### Task
Copy the data below line for line without changing a thing, and leave out the picture markers.

### Data to use
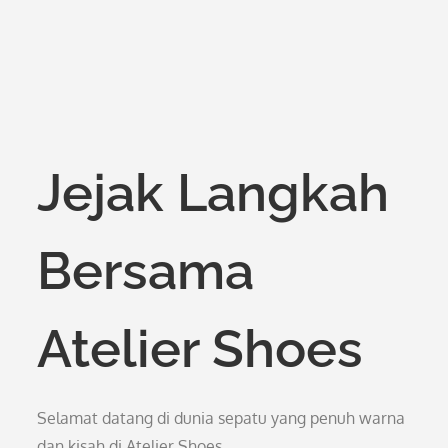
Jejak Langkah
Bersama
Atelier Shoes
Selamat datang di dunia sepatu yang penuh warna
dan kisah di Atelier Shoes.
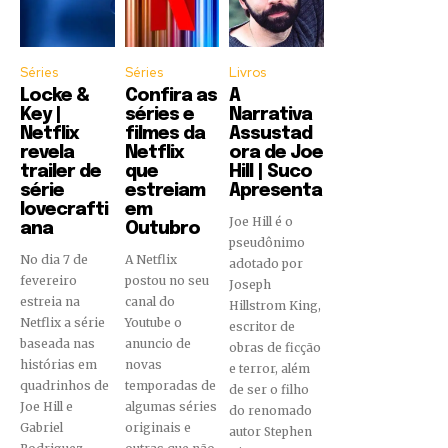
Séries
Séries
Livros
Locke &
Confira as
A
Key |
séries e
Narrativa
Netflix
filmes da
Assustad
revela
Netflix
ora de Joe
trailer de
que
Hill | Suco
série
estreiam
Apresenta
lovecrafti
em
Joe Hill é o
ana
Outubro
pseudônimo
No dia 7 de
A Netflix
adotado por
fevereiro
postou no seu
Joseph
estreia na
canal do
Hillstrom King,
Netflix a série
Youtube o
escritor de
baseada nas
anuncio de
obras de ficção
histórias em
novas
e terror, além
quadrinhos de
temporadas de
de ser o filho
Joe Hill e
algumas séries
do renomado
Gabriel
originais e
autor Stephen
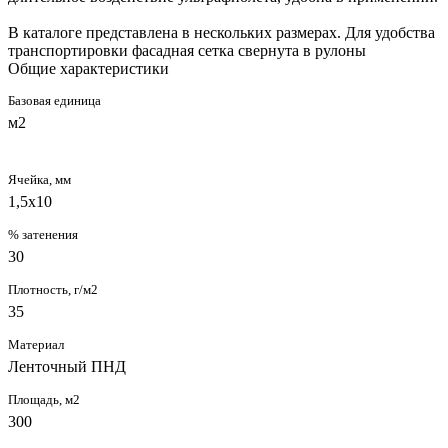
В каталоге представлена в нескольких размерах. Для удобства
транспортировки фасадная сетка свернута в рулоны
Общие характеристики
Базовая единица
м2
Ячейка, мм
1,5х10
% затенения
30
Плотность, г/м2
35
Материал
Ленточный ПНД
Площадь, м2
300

### Exercise answer
Jejak Langkah
Bersama
Atelier Shoes
Selamat datang di dunia sepatu yang penuh warna
dan kisah di Atelier Shoes.
Séries
Séries
Livros
Locke &
Confira as
A
Key |
séries e
Narrativa
Netflix
filmes da
Assustad
revela
Netflix
ora de Joe
trailer de
que
Hill | Suco
série
estreiam
Apresenta
lovecrafti
em
Joe Hill é o
ana
Outubro
pseudônimo
No dia 7 de
A Netflix
adotado por
fevereiro
postou no seu
Joseph
estreia na
canal do
Hillstrom King,
Netflix a série
Youtube o
escritor de
baseada nas
anuncio de
obras de ficção
histórias em
novas
e terror, além
quadrinhos de
temporadas de
de ser o filho
Joe Hill e
algumas séries
do renomado
Gabriel
originais e
autor Stephen
В каталоге представлена в нескольких размерах. Для удобства
транспортировки фасадная сетка свернута в рулоны
Общие характеристики
Базовая единица
м2
Ячейка, мм
1,5х10
% затенения
30
Плотность, г/м2
35
Материал
Ленточный ПНД
Площадь, м2
300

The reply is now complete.